*DOCUMENT SECTION*.
▬▬▬▬▬▬▬▬▬▬

The COP27 agreement was seen as a disappointment by activists: despite some concessions regarding loss and damage, governments once again failed to take responsibility for reducing emissions.
However, a coalition of more than 170 environmental organisations was successful in getting a formal right to a clean, healthy and sustainable environment written into the agreement.
This shift to a rights-based discourse on the climate crisis is set to become ever more significant in 2023, with at least three major climate cases being brought to the European Court of Human Rights (ECHR).
Senior Women for Climate Protection Switzerland recently told the Grand Chamber of the ECHR they are particularly vulnerable to the climate crisis because heatwaves, which are becoming more frequent and intense, put their health and lives at risk. The Grand Chamber is reserved for the most serious human rights cases. Strikingly, it will be hearing all three of the major climate cases this year.
Damien Careme, a former mayor in France and now a Green MEP, is bringing the second case. Careme, who lives on the French coast near Calais, argues global heating is a threat to his life and health, as his home is at risk of becoming completely submerged due to flooding by 2030. His lawyer Corinne Lepage said: “If the European court recognises that climate failings violate the rights of individuals to life and a normal family life, then that becomes precedent in all of the council member states and potentially in the whole world.”

▬▬▬▬▬▬▬▬▬▬

*DATA FOR ANALYSIS*.
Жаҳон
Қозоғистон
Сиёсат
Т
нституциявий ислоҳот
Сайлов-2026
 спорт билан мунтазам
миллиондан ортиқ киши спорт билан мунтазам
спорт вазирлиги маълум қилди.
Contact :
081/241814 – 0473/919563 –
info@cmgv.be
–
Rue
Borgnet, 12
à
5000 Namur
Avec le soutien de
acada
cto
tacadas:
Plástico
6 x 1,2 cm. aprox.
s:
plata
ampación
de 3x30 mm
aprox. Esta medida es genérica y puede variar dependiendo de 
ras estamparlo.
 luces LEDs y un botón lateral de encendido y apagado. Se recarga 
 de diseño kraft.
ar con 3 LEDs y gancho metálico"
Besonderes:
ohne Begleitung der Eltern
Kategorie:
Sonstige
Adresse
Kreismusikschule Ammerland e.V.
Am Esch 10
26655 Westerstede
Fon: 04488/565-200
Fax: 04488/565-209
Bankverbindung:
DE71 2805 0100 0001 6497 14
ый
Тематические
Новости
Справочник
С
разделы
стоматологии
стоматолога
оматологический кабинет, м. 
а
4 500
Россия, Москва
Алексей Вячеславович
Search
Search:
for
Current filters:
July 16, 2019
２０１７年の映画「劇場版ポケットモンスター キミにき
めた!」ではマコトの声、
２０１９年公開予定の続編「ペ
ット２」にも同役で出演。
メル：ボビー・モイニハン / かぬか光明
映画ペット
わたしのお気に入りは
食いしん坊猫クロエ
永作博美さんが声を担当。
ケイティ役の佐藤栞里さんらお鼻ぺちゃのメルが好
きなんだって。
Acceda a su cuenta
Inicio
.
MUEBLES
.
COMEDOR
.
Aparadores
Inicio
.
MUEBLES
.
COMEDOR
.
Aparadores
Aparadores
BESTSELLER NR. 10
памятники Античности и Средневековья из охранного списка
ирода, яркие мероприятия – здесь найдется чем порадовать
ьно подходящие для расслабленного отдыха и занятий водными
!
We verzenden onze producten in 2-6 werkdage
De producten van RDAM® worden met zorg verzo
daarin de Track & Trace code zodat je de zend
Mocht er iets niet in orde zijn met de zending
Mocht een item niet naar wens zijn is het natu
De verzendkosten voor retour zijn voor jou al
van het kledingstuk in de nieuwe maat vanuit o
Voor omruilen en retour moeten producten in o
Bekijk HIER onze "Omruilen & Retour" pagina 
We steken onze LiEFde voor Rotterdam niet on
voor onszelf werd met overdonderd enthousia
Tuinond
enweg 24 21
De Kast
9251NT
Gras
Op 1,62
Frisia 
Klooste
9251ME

▬▬▬▬▬▬▬▬▬▬

*TASKS TO CARRY OUT*.
1. In the text on climate cases, turn the paragraph that begins "Damien Careme, a former mayor in France" into a short bulleted list that keeps its main facts.
2. List every person, organization, and court body that the climate cases text mentions by name.
3. Carry the climate cases text forward from its last sentence.

*EXPECTED OUTPUTS*.
1.
- Damien Careme, a former mayor in France who is now a Green MEP, is bringing the second case.
- He lives on the French coast near Calais.
- He argues that global heating threatens his life and health, because his home could be completely underwater from flooding by 2030.
- His lawyer, Corinne Lepage, says that if the European court finds that climate failings violate people's rights to life and a normal family life, this would set a precedent in all of the council member states and possibly the whole world.

2.
- Senior Women for Climate Protection Switzerland
- European Court of Human Rights (ECHR)
- Grand Chamber of the ECHR
- Damien Careme
- Corinne Lepage

3.
The third and perhaps the most high-profile case is Youth 4 Climate Justice, led by six young people in Portugal and the Global Legal Action Network. The six applicants are taking 33 states to the ECHR for their failure to reduce emissions. The 33 countries include all of the EU member states, plus Norway, Russia, Switzerland, Turkey, Ukraine and the United Kingdom. The applicants contend the failure of these states to curb emissions threatens their right to life, their right to respect for their private and family lives, and their right not to be discriminated against.
Gerry Liston, a senior lawyer at GLAN supporting the applicants, said: “The significance of this case, which the European court fast-tracked on the basis of the importance and urgency of the issues raised, cannot be overstated.
In addition to presenting a threat to the life and physical health of young people, inaction on climate change also represents a specific threat to the mental health of children and young people. Not only in the sense of fear of climate impacts, but also a ‘moral injury’, or in other words a feeling that people in positions of responsibility have failed them, to the extent that it could become what psychologists call an ‘adverse childhood experience’, which can affect their mental health well into adulthood.”
23-year-old Portuguese applicant Claudia Duarte Agostinho said: “We know how urgent the situation is because even since we began this case, we’ve seen the impacts of climate change get much worse, especially from extreme heat. The judges in Strasbourg have the power to order European governments to do what is necessary to protect us. I’m very hopeful that we are now close to seeing this happen.”
The case will be heard by the Grand Chamber on 27 September 2023.
Sarah Mead, co-Director of the Climate Litigation Network, says these ECHR cases, if successful, could strengthen government accountability; particularly in OECD countries, which bear greater responsibility for historical emissions. Furthermore, these cases could “narrow the global emissions gap, and further foster citizens’ mobilisation on the need for stronger climate action.”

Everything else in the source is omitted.